- EXERCISE INPUTS
----

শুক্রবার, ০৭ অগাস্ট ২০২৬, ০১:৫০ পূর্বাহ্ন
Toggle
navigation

----

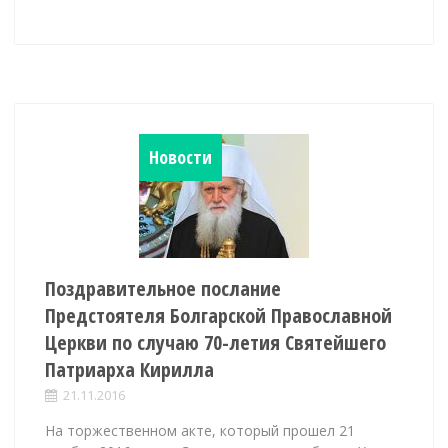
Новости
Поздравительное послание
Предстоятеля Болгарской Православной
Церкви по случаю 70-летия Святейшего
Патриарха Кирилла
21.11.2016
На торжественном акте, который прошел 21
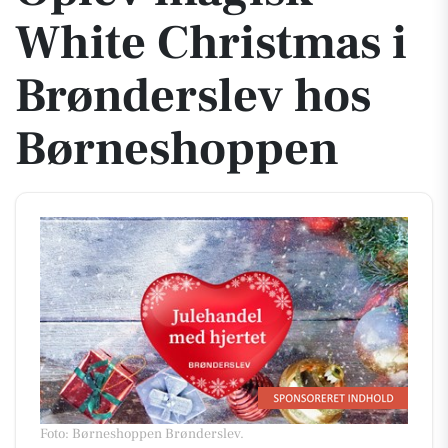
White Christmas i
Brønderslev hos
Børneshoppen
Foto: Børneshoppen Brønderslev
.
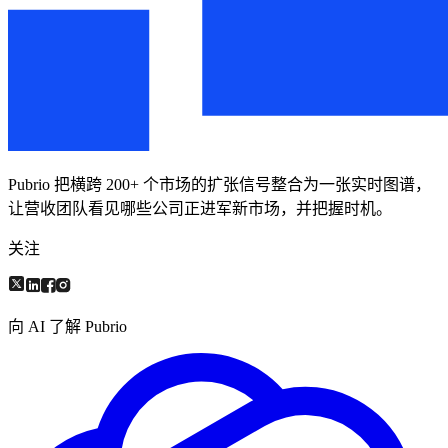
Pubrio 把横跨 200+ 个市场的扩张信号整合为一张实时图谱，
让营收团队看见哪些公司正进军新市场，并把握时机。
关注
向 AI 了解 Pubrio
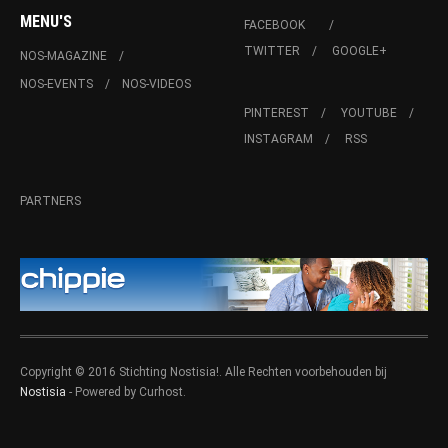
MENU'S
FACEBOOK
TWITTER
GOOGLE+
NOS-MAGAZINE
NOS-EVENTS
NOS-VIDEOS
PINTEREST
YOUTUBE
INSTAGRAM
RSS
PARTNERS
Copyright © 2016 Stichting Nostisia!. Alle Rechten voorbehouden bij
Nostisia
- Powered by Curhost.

----

Select each line of the material that contains the string "Brønderslev", treating uppercase and lowercase letters as distinct.

Brønderslev hos
Foto: Børneshoppen Brønderslev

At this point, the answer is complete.